© 1997 Oxford University Press
research-article |
Modulation of the Inflammatory Effects of Inhaled Ozone in Rats by Subcutaneous Prolactin-Secreting, Pituitary-Derived Tumors1
*Nelson Institute of Environmental Medicine, New York University Medical Center 550 First Ave., New York, New York 10016
Department of Internal Medicine, Medical College of Virginia/Virginia Commonwealth University, and Endocrinology and Metabolism Section, Hunter Holmes McGuire Veterans Affairs Medical Center 1201 Broad Rock Boulevard, Richmond, Virginia 23249
Received October 8, 1996; accepted March 4, 1997
Rats are more sensitive to ozone-induced pulmonary inflammation and damage during late pregnancy and throughout lactation than in pre- or early pregnancy or post lactation. This window of sensitivity coincides with a period of elevated levels of pituitaryderived prolactin or placental lactogen. In this study, we investigated the hypothesis that prolactin exerts an enhancing effect on ozone-induced pulmonary inflammation and damage, thus presenting a plausible explanation for the sensitivity profile observed in rats. Hyperprolactinemia was achieved by using rats with subcutaneous tumors that were derived from the MMQ tumor model previously described by Adler and co-workers (Adler, R. A., Krieg, R. J., Farrell, M. E., Deiss, W. P., and MacLeod, R. M., Metabolism 40, 286–291, 1991). A variant of the MMQ tumor, the MMQr tumor, which appeared spontaneously from a single passage of MMQ tumor tissue, produced elevated levels of corticosterone in addition to high levels of prolactin. These two subcutaneous tumors had markedly different effects on adrenal, thymus, and spleen weights because of the different hormonal milieu they generated. There was also a significant difference between MMQ- and MMQr-bearing rats in their inflammatory response to acute ozone exposure as assessed by polymorphonuclear leukocytes (PMNs) in the airways. Rats with MMQ tumors were not significantly different from non-tumor-bearing controls in their baseline level of airway PMNs and PMN inflammation following ozone exposure, whereas MMQr-bearing rats had significantly elevated baseline PMNs in their airways and a greater PMN response to inhaled ozone. The hormonal milieu and elevated PMNs in the airways of both unexposed and ozone-exposed rats with MMQr tumors were similar to levels observed in lactating rats. The role of corticosterone in pulmonary inflammation in this model was investigated further by treating MMQ tumor-bearing rats with dexamethasone.
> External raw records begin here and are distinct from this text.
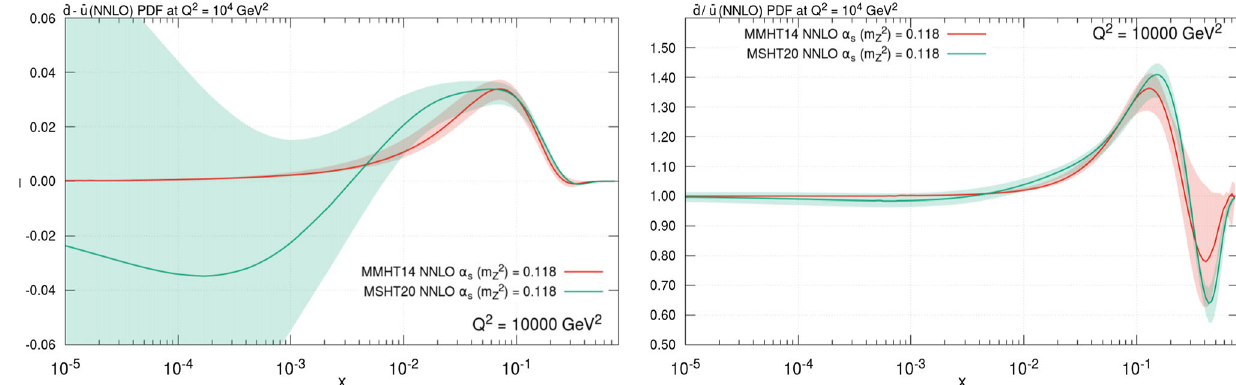
Fig. 25 (Left) ¯ d − ¯ u and (right) ¯ d / ¯ u PDFs, for MSHT20 and MMHT14 at NNLO and Q 2 = 10 4 GeV 2 . In MMHT14 the input PDFs parameterised ¯ d − ¯ u , whereas now in MSHT20 we parametrise ¯ d / ¯ u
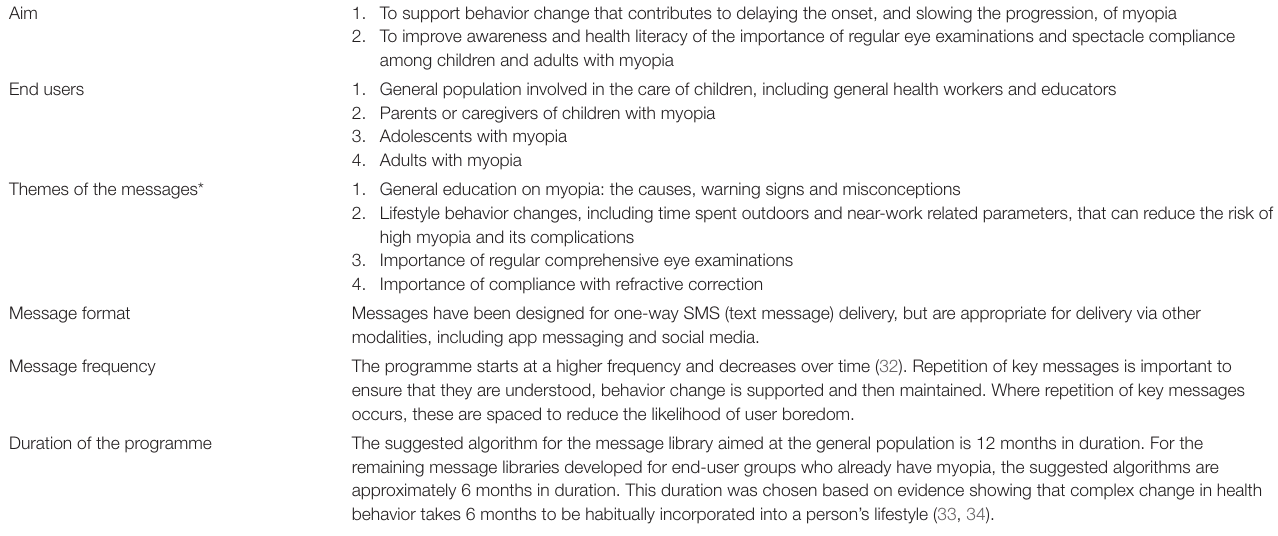
TABLE 2 | Overview of key aspects of the MyopiaEd programme (31).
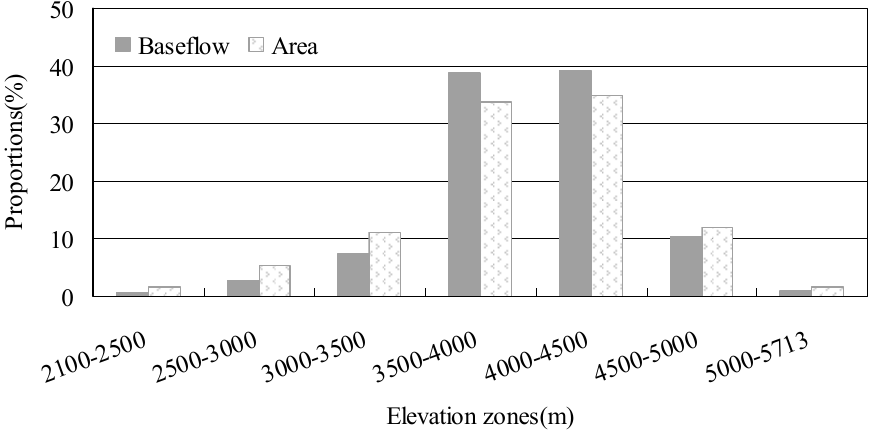
Figure 8. Proportions of the watershed area and baseflow at different elevations of the study area.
Dexamethasone was effective in producing changes in organ weights similar to those observed in MMQr rats, but did not elicit higher airway PMN concentrations in unexposed rats as observed in the MMQr rats. We conclude that in this animal model prolactin did not significantly elevate airway PMN inflammation induced by ozone, and supplementation with exogenous glucocorticoid did not duplicate the endogenous airway PMNs numbers observed in MMQr-bearing rats or lactating rats.